We are living today in another waiting time and our Advent is just a reminder inviting us to refine our focus and remember what this time is all about: this time we use so carelessly yet so jealously. We are waiting for the climax of history for that moment when all will be over, when time will cease, and judgement will come about how we have lived, used, and made holy the gift of time itself in which God has often enough revealed himself to us who take the time to look, to believe, and celebrate in a way and in place that is hardly efficient and productive.

Those who do not believe in Christ wait in fear.
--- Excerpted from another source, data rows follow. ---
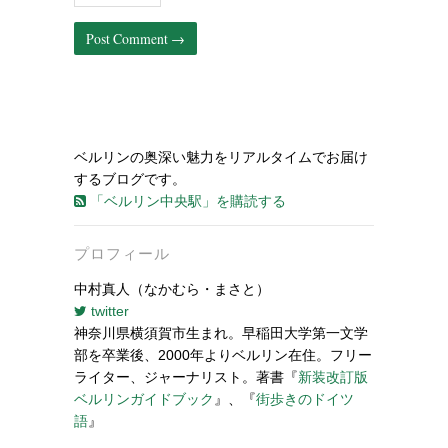
ベルリンの奥深い魅力をリアルタイムでお届け
するブログです。
「ベルリン中央駅」を購読する
プロフィール
中村真人（なかむら・まさと）
twitter
神奈川県横須賀市生まれ。早稲田大学第一文学
部を卒業後、2000年よりベルリン在住。フリー
ライター、ジャーナリスト。著書『
新装改訂版
ベルリンガイドブック
』、『
街歩きのドイツ
語
』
They stock pile stuff to “get them through” the rapture. They spread dour and terrifying images designed to scare and frighten becasue fear is all this world has to offer. “News” these days in this world is about murder and robbery, thieves and tragedy because this world has turned a deaf ear to the “Good News”.  Yet those of us schooled and shaped by the Good News have been taught to wait in hope which the four weeks of this season let us practice so that we might get it right and be ready.

So we practice now and in the weeks to come. We practice waiting. We pracitice keeping our mind, our thoughts, our hopes focused on what is to come and how we must be ready when it does. Against all odds and common sense, in a world filled with economic doom, war, cultural meltdown, social chaos, terrorists, ecologial fears, and all the rest,  we wait in joyful hope for the coming of our Savior, Jesus Christ: not to Bethlehem of Judea, but to this place so simple and so unknown by the rest of the world that is to busy to look.

In listening to some arabic speaking friends recently, I recognized a word being pronounced in two different ways. When I asked what it meant, one said: Bethlehem. Then the other pronounced the same word with a different accent which meant, Bread.

Think of that my friends, while we wait. Christ is coming to Bethlehem and to Bread.

It has been a long wait, and we must not tire, nor can we waist the time we have as though we did not know what we were waiting for.